Expression and purification of active human kinases using Pichia pastoris as a general-purpose host.

机构信息

Small Molecule Discovery Center, Department of Pharmaceutical Chemistry and Helen Diller Family Comprehensive Cancer Center, University of California, San Francisco, CA, USA.

Small Molecule Discovery Center, Department of Pharmaceutical Chemistry and Helen Diller Family Comprehensive Cancer Center, University of California, San Francisco, CA, USA.

出版信息

Protein Expr Purif. 2021 Mar;179:105780. doi: 10.1016/j.pep.2020.105780. Epub 2020 Oct 25.
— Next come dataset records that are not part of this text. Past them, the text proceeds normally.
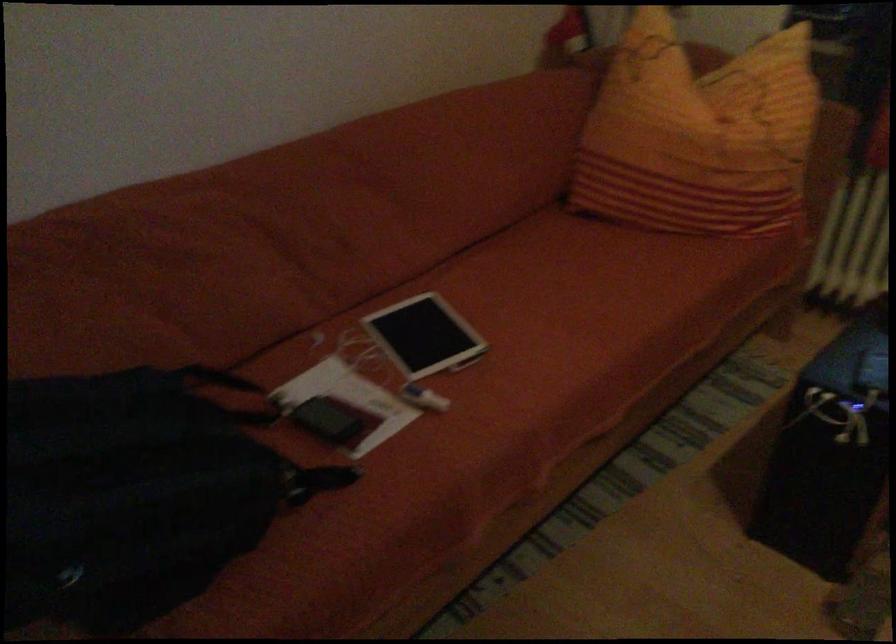
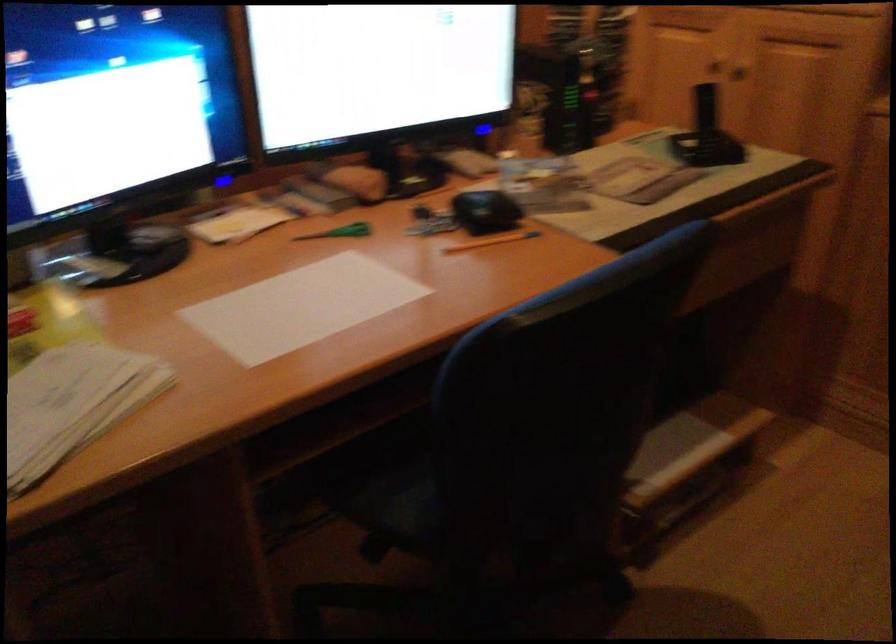
Based on the continuous images, in which direction is the camera rotating?

The rotation direction of the camera is right-down.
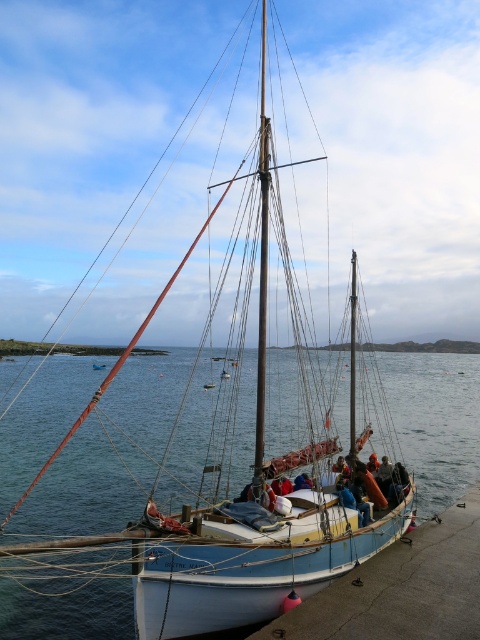
Is blue water at center smaller than polished silver mast at center?

Actually, blue water at center might be larger than polished silver mast at center.

From the picture: Can you confirm if blue water at center is shorter than polished silver mast at center?

Correct, blue water at center is not as tall as polished silver mast at center.

Between point (39, 484) and point (261, 493), which one is positioned in front?

Positioned in front is point (261, 493).

Identify the location of blue water at center. (108, 456).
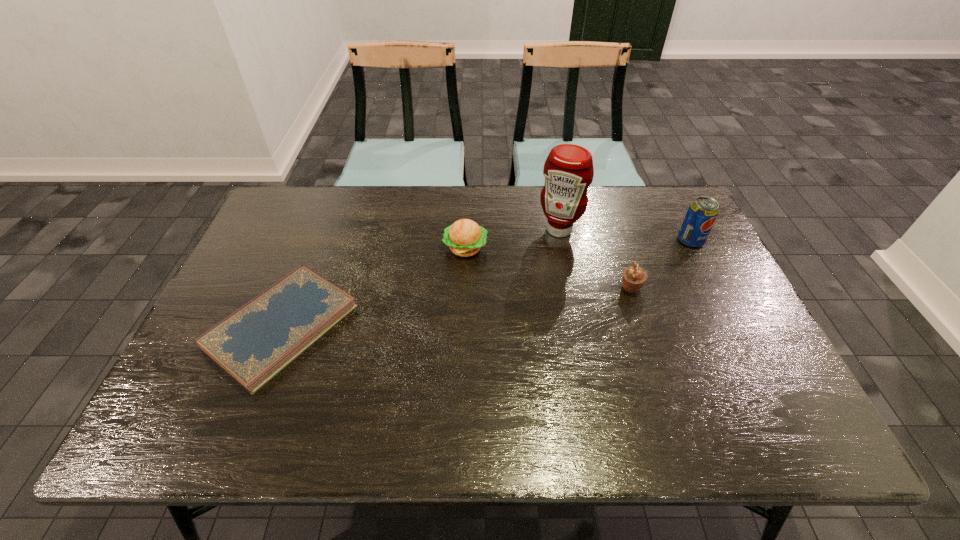
Where is `vacant space that's between the tallest object and the muffin`? vacant space that's between the tallest object and the muffin is located at coordinates (595, 259).

Locate an element on the screen. Image resolution: width=960 pixels, height=540 pixels. unoccupied position between the third object from left to right and the soda is located at coordinates (625, 235).

Locate an element on the screen. The width and height of the screenshot is (960, 540). object that stands as the third closest to the tallest object is located at coordinates tap(700, 217).

At what (x,y) coordinates should I click in order to perform the action: click on object that ranks as the third closest to the fourth object from left to right. Please return your answer as a coordinate pair (x, y). Looking at the image, I should click on [465, 237].

At what (x,y) coordinates should I click in order to perform the action: click on free spot that satisfies the following two spatial constraints: 1. on the front side of the muffin; 2. on the right side of the hamburger. Please return your answer as a coordinate pair (x, y). The height and width of the screenshot is (540, 960). Looking at the image, I should click on (464, 287).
DOI:10.1016/j.pep.2020.105780
PMID:33115654
原文链接:https://pmc.ncbi.nlm.nih.gov/articles/PMC11655031/
Abstract

BACKGROUND

The heterologous expression of human kinases in good purity and in a monomeric, soluble and active form can be challenging. Most of the reported successful attempts are carried out in insect cells as a host. The use of E. coli for expression is limited to a few kinases and usually is facilitated by large solubility tags that can limit biophysical studies and affect protein-protein interactions. In this report, we evaluate the methylotrophic yeast Pichia pastoris (P. pastoris) as a general-purpose host for expression of human kinases.

METHODS

Six diverse kinases were chosen due to their therapeutic importance in human cancers. Tested proteins include serine/threonine kinases cyclin-dependent kinases 4 and 6 (CDK4 and 6) and aurora kinase A (AurKA), receptor tyrosine kinase erbB-2 (HER2), and dual specificity kinase mitogen-activated protein kinase kinase 3 (MKK3b). Noting that positively charged kinases expressed with higher yield, we sought to improve expression of two challenging targets, CDK6 and HER2, by fusing the highly basic, N-terminal domain of the secreted tyrosine-protein kinase VLK. The standard expression procedure for P. pastoris was adopted, followed by purification using affinity chromatography. Purity and activity of the proteins were confirmed and compared to published values.

RESULTS

Some kinases were purified with good yield and purity and with comparable activity to commercially available versions. Addition of the VLK domain improved expression and decreased aggregation of CDK6 and HER2.

摘要

背景

以单体、可溶性和活性形式高效表达人源激酶具有一定的挑战性。大多数已报道的成功尝试都是在昆虫细胞中作为宿主进行的。在大肠杆菌中进行表达的方法通常局限于少数几种激酶,而且通常需要使用大的可溶性标签,这可能会限制生物物理研究并影响蛋白质-蛋白质相互作用。在本报告中,我们评估了甲醇营养型酵母巴斯德毕赤酵母(Pichia pastoris)作为表达人源激酶的通用宿主。

方法

选择了六种不同的激酶,因为它们在人类癌症中的治疗意义重大。测试的蛋白质包括丝氨酸/苏氨酸激酶细胞周期蛋白依赖性激酶 4 和 6(CDK4 和 6)和极光激酶 A(AurKA)、受体酪氨酸激酶 erbB-2(HER2)和双重特异性激酶丝裂原激活蛋白激酶激酶 3(MKK3b)。鉴于带正电荷的激酶表达产量更高,我们试图通过融合分泌型酪氨酸蛋白激酶 VLK 的高度碱性 N 端结构域来提高两个具有挑战性的靶标 CDK6 和 HER2 的表达。采用巴斯德毕赤酵母的标准表达程序,然后通过亲和层析进行纯化。对蛋白质的纯度和活性进行了确认,并与已发表的值进行了比较。

结果

一些激酶的表达产量和纯度较高,且具有与市售版本相当的活性。添加 VLK 结构域可提高 CDK6 和 HER2 的表达水平并减少聚集。